• TASK DIRECTIONS: The listing below begins with the first line you should copy; stop after the line containing "Data Deletion", and drop every picture.

• RAW DATA:
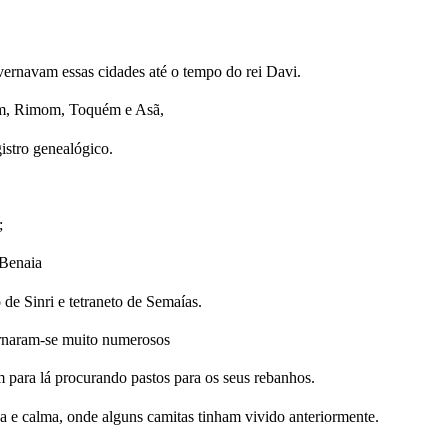
ernavam essas cidades até o tempo do rei Davi.
im, Rimom, Toquém e Asã,
istro genealógico.
;
 Benaia
o de Sinri e tetraneto de Semaías.
tornaram-se muito numerosos
am para lá procurando pastos para os seus rebanhos.
a e calma, onde alguns camitas tinham vivido anteriormente.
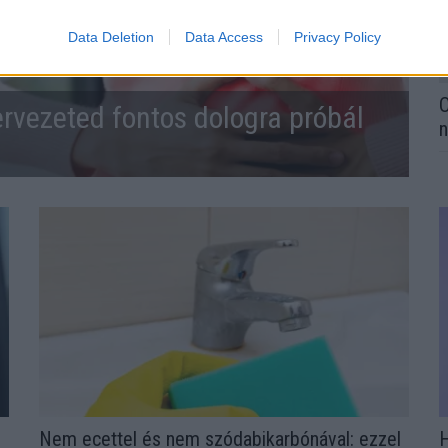
Data Deletion
Data Access
Privacy Policy
O
ervezeted fontos dologra próbál
n
Nem ecettel és nem szódabikarbónával: ezzel
H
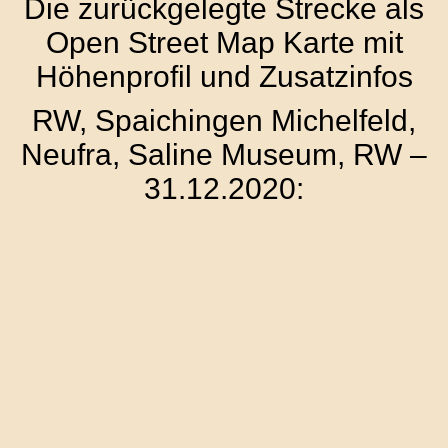
Die zurückgelegte Strecke als
Open Street Map Karte mit
Höhenprofil und Zusatzinfos
RW, Spaichingen Michelfeld,
Neufra, Saline Museum, RW –
31.12.2020:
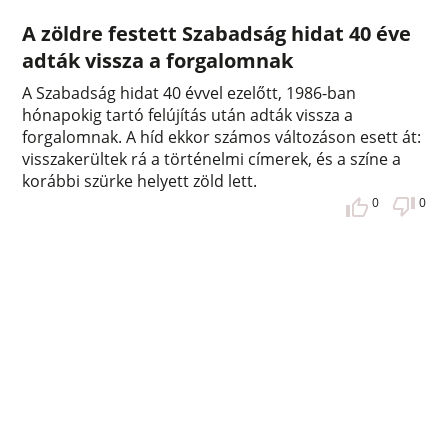
A zöldre festett Szabadság hidat 40 éve
adták vissza a forgalomnak
A Szabadság hidat 40 évvel ezelőtt, 1986-ban
hónapokig tartó felújítás után adták vissza a
forgalomnak. A híd ekkor számos változáson esett át:
visszakerültek rá a történelmi címerek, és a színe a
korábbi szürke helyett zöld lett.
0
0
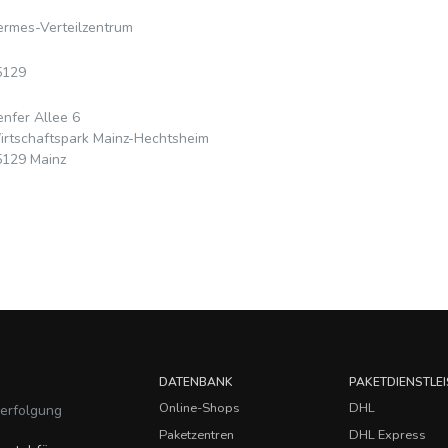
rmes-Verteilzentrum
5129
nfer Allee 6
rtschaftspark Mainz-Hechtsheim
5129 Mainz
DATENBANK
PAKETDIENSTLEI
Online-Shops
DHL
verfolgung
Paketzentren
DHL Express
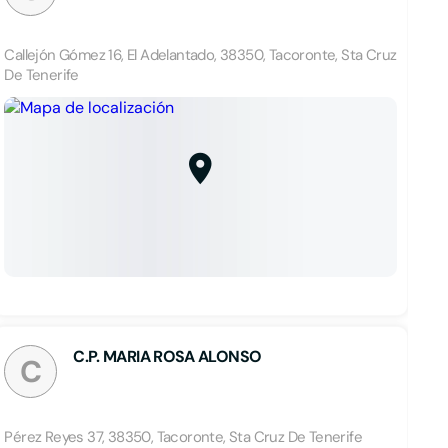
Callejón Gómez 16, El Adelantado, 38350, Tacoronte, Sta Cruz
De Tenerife
C.P. MARIA ROSA ALONSO
C
Pérez Reyes 37, 38350, Tacoronte, Sta Cruz De Tenerife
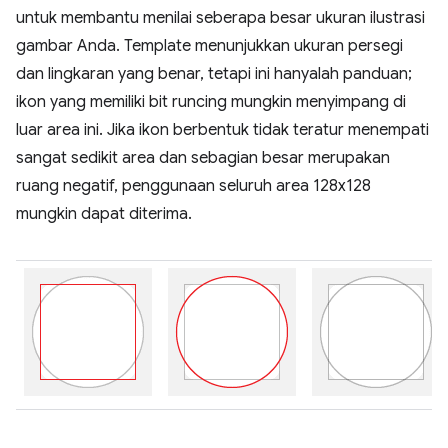
untuk membantu menilai seberapa besar ukuran ilustrasi
gambar Anda. Template menunjukkan ukuran persegi
dan lingkaran yang benar, tetapi ini hanyalah panduan;
ikon yang memiliki bit runcing mungkin menyimpang di
luar area ini. Jika ikon berbentuk tidak teratur menempati
sangat sedikit area dan sebagian besar merupakan
ruang negatif, penggunaan seluruh area 128x128
mungkin dapat diterima.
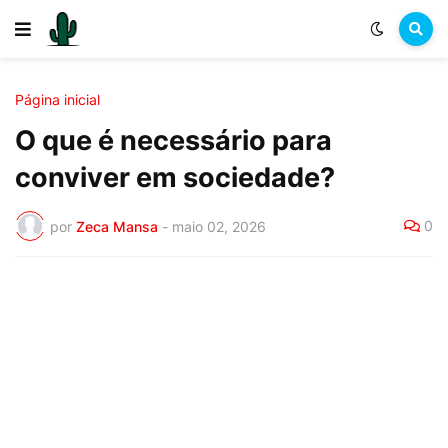
Página inicial
O que é necessário para
conviver em sociedade?
0
por
Zeca Mansa
-
maio 02, 2026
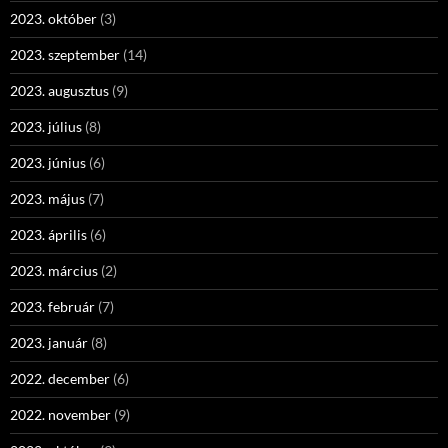
2023. október
(3)
2023. szeptember
(14)
2023. augusztus
(9)
2023. július
(8)
2023. június
(6)
2023. május
(7)
2023. április
(6)
2023. március
(2)
2023. február
(7)
2023. január
(8)
2022. december
(6)
2022. november
(9)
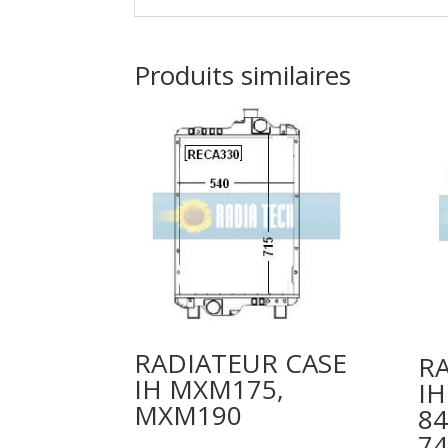
Produits similaires
RADIATEUR CASE
R
IH MXM175,
IH
MXM190
84
74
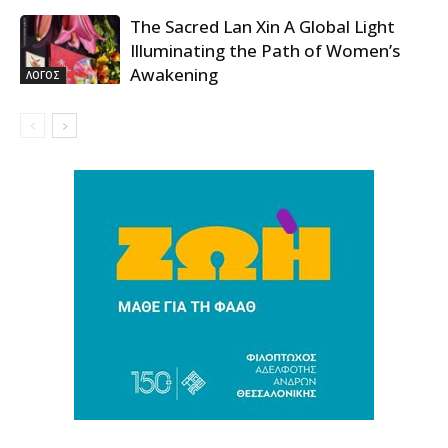
The Sacred Lan Xin A Global Light
Illuminating the Path of Women’s
Awakening
ΛΟΓΟΣ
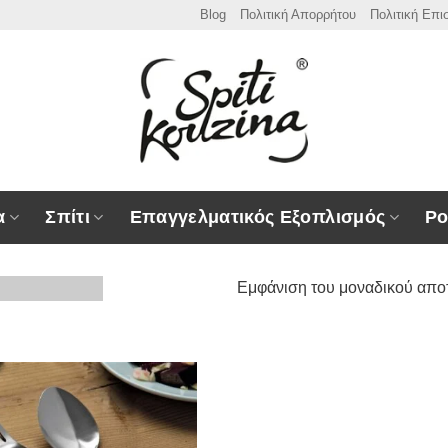
Blog
Πολιτική Απορρήτου
Πολιτική Επ
α
Σπίτι
Επαγγελματικός Εξοπλισμός
Ρο
Εμφάνιση του μοναδικού απο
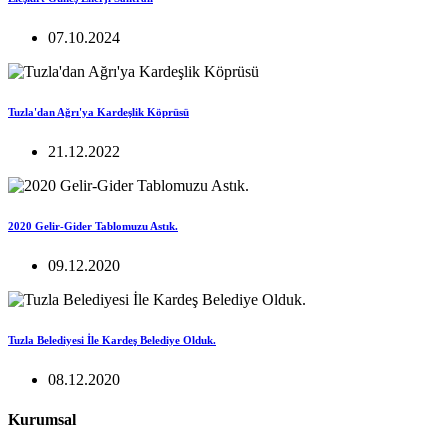
07.10.2024
Tuzla'dan Ağrı'ya Kardeşlik Köprüsü
21.12.2022
2020 Gelir-Gider Tablomuzu Astık.
09.12.2020
Tuzla Belediyesi İle Kardeş Belediye Olduk.
08.12.2020
Kurumsal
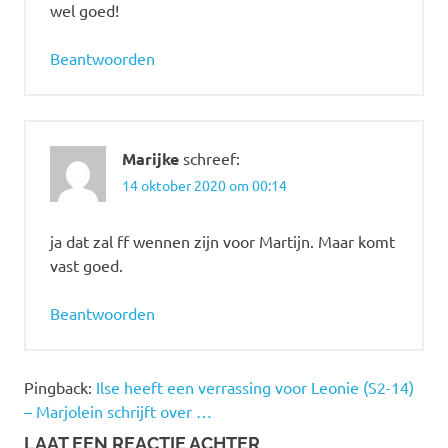
wel goed!
Beantwoorden
Marijke
schreef:
14 oktober 2020 om 00:14
ja dat zal ff wennen zijn voor Martijn. Maar komt
vast goed.
Beantwoorden
Pingback:
Ilse heeft een verrassing voor Leonie (S2-14)
– Marjolein schrijft over …
LAAT EEN REACTIE ACHTER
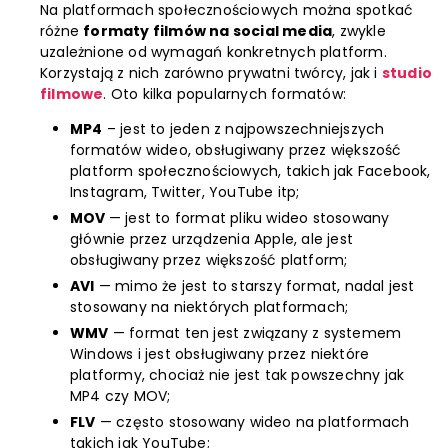
Na platformach społecznościowych można spotkać
różne
formaty filmów na social media
, zwykle
uzależnione od wymagań konkretnych platform.
Korzystają z nich zarówno prywatni twórcy, jak i
studio
filmowe
. Oto kilka popularnych formatów:
MP4
– jest to jeden z najpowszechniejszych
formatów wideo, obsługiwany przez większość
platform społecznościowych, takich jak Facebook,
Instagram, Twitter, YouTube itp;
MOV
— jest to format pliku wideo stosowany
głównie przez urządzenia Apple, ale jest
obsługiwany przez większość platform;
AVI
— mimo że jest to starszy format, nadal jest
stosowany na niektórych platformach;
WMV
— format ten jest związany z systemem
Windows i jest obsługiwany przez niektóre
platformy, chociaż nie jest tak powszechny jak
MP4 czy MOV;
FLV
— często stosowany wideo na platformach
takich jak YouTube;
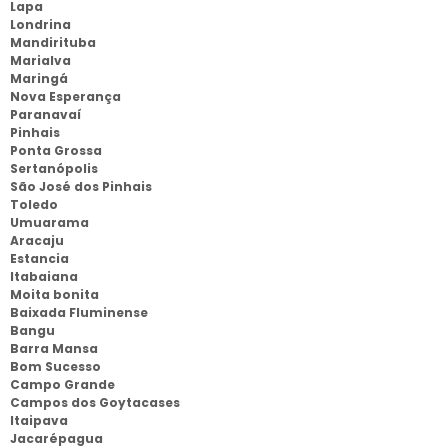
Lapa
Londrina
Mandirituba
Marialva
Maringá
Nova Esperança
Paranavaí
Pinhais
Ponta Grossa
Sertanópolis
São José dos Pinhais
Toledo
Umuarama
Aracaju
Estancia
Itabaiana
Moita bonita
Baixada Fluminense
Bangu
Barra Mansa
Bom Sucesso
Campo Grande
Campos dos Goytacases
Itaipava
Jacarépagua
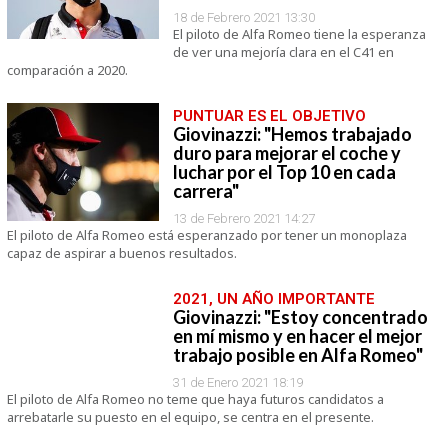
18 de Febrero 2021 13:30
El piloto de Alfa Romeo tiene la esperanza
de ver una mejoría clara en el C41 en
comparación a 2020.
PUNTUAR ES EL OBJETIVO
Giovinazzi: "Hemos trabajado
duro para mejorar el coche y
luchar por el Top 10 en cada
carrera"
13 de Febrero 2021 14:27
El piloto de Alfa Romeo está esperanzado por tener un monoplaza
capaz de aspirar a buenos resultados.
2021, UN AÑO IMPORTANTE
Giovinazzi: "Estoy concentrado
en mí mismo y en hacer el mejor
trabajo posible en Alfa Romeo"
31 de Enero 2021 18:19
El piloto de Alfa Romeo no teme que haya futuros candidatos a
arrebatarle su puesto en el equipo, se centra en el presente.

• ANSWER SECTION:
ernavam essas cidades até o tempo do rei Davi.
im, Rimom, Toquém e Asã,
istro genealógico.
;
 Benaia
o de Sinri e tetraneto de Semaías.
tornaram-se muito numerosos
am para lá procurando pastos para os seus rebanhos.
a e calma, onde alguns camitas tinham vivido anteriormente.
Data Deletion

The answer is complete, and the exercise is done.